#### EXERCISE GOAL
Please rewrite the paragraph of the excerpt that begins "Bacterial strains were cultured" as a short bulleted list, keeping its main facts.

#### EXCERPT
****************

Genomic DNA was extracted using the Wizard Genomic DNA Purification Kit (Promega) and the genomic DNA library was sequenced on an Illumina Hiseq X-ten platform. All good-quality paired reads were assembled using SPAdes software (version 3.9.0) [46]. The average nucleotide identity (ANI) values with closely related and available genomes were calculated using OAT software at www.ezbiocloud.net/sw/oat along with teh UPGMA dendrogram (unweighted pair group method with arithmetic mean) [47]. The genomic distances, digital DNA–DNA hybridization (dDDH), were calculated by using the Genome-to-Genome Distance Calculator (http://ggdc.dsmz.de/) [48]. Genome analysis using the Check M indicated that the genomes of eight strains were not contaminated [49].

Culture preservation

Bacterial strains were cultured in liquid medium for 2 days. We stored our own cultures (1 ml) in the lab by addition of an equal volume of 65 % (v/v) glycerol (1 ml), and was storing at −80 °C for long-term preservation. All type strains assigned by this study were deposited at China General Microbiological Culture Collection Center (CGMCC) and the Korean Collection for Type Culture (KCTC), and strain numbers are included in the species descriptions.

****************

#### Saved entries
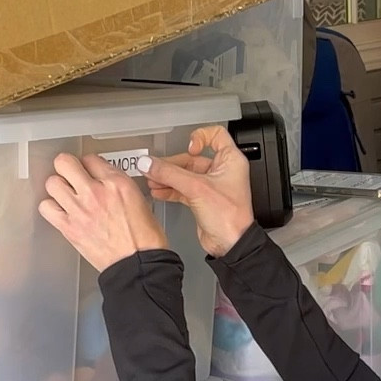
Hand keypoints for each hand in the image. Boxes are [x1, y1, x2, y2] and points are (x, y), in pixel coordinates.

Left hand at [39, 154, 168, 273]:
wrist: (138, 265)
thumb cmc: (144, 238)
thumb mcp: (139, 199)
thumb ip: (118, 186)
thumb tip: (105, 182)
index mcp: (117, 183)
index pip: (90, 158)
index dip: (89, 165)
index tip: (89, 171)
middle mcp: (96, 191)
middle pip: (65, 163)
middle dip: (67, 167)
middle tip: (71, 176)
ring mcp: (79, 209)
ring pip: (52, 183)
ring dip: (58, 187)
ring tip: (65, 194)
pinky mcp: (69, 228)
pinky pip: (46, 207)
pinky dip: (51, 208)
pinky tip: (61, 211)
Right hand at [145, 125, 254, 257]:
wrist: (230, 245)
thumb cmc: (229, 217)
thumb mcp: (197, 188)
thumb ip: (170, 174)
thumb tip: (149, 163)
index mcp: (230, 161)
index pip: (216, 135)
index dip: (200, 136)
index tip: (188, 147)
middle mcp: (222, 171)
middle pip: (192, 158)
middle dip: (172, 164)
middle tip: (154, 167)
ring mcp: (211, 186)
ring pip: (185, 175)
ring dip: (167, 177)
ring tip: (151, 179)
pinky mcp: (202, 200)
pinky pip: (182, 189)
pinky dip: (170, 189)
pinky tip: (158, 191)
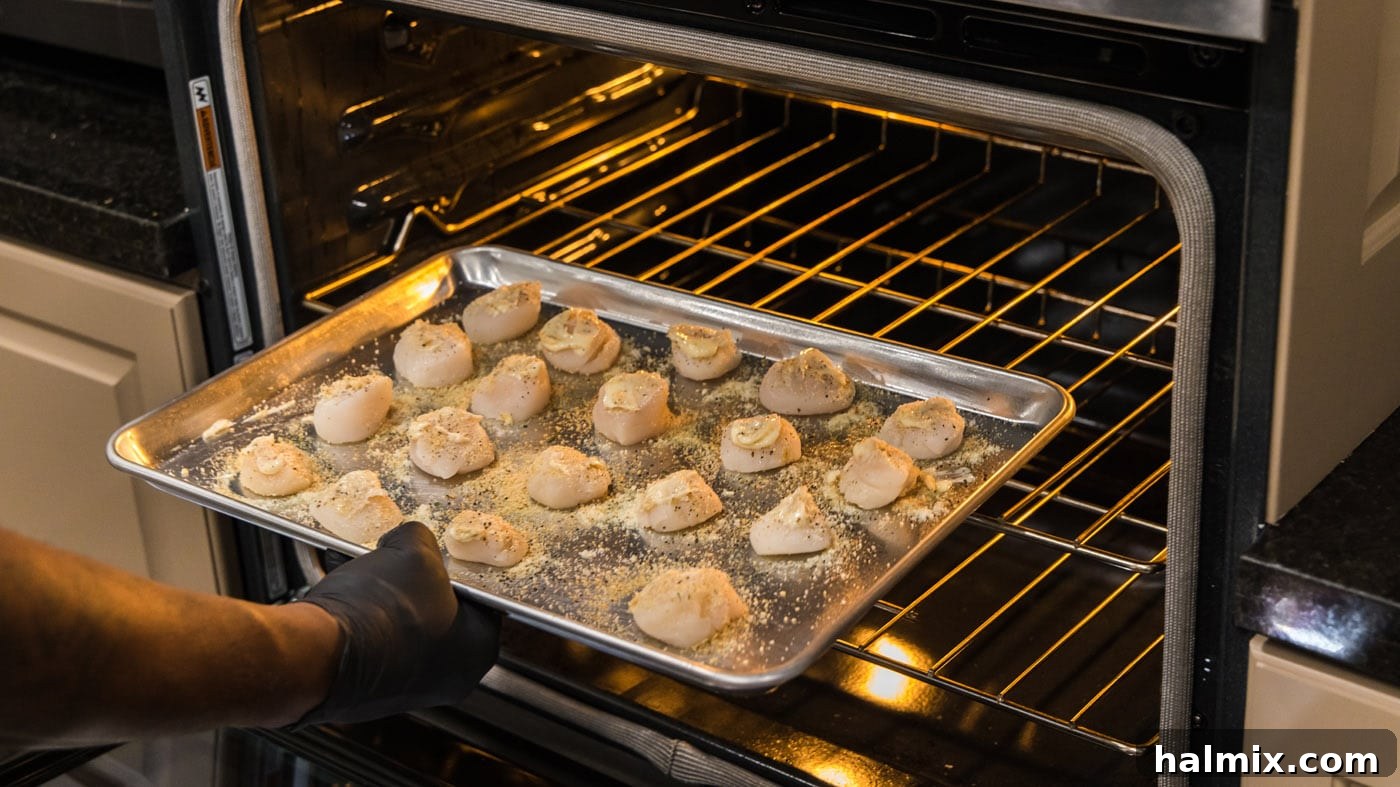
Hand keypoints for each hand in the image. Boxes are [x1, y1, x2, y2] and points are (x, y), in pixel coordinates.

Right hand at [296, 522, 499, 724]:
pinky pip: (376, 647)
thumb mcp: (413, 550)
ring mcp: (409, 691)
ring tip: (371, 584)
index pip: (480, 598)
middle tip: (401, 569)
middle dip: (418, 589)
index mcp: (478, 649)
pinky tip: (353, 606)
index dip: (455, 572)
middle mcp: (449, 680)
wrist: (315, 653)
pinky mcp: (370, 694)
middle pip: (442, 617)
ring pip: (406, 632)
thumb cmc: (377, 611)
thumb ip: (421, 538)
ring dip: (390, 607)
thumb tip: (411, 539)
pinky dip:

****************

#### OUTPUT
- Strains were grown in liquid medium for 2 days.
- For long-term storage in the lab, 1 ml of culture was mixed with 1 ml of 65 % (v/v) glycerol and kept at −80 °C.
- All type strains assigned in the study were deposited at the China General Microbiological Culture Collection Center (CGMCC) and the Korean Collection for Type Culture (KCTC).
- Strain numbers are given in the species descriptions.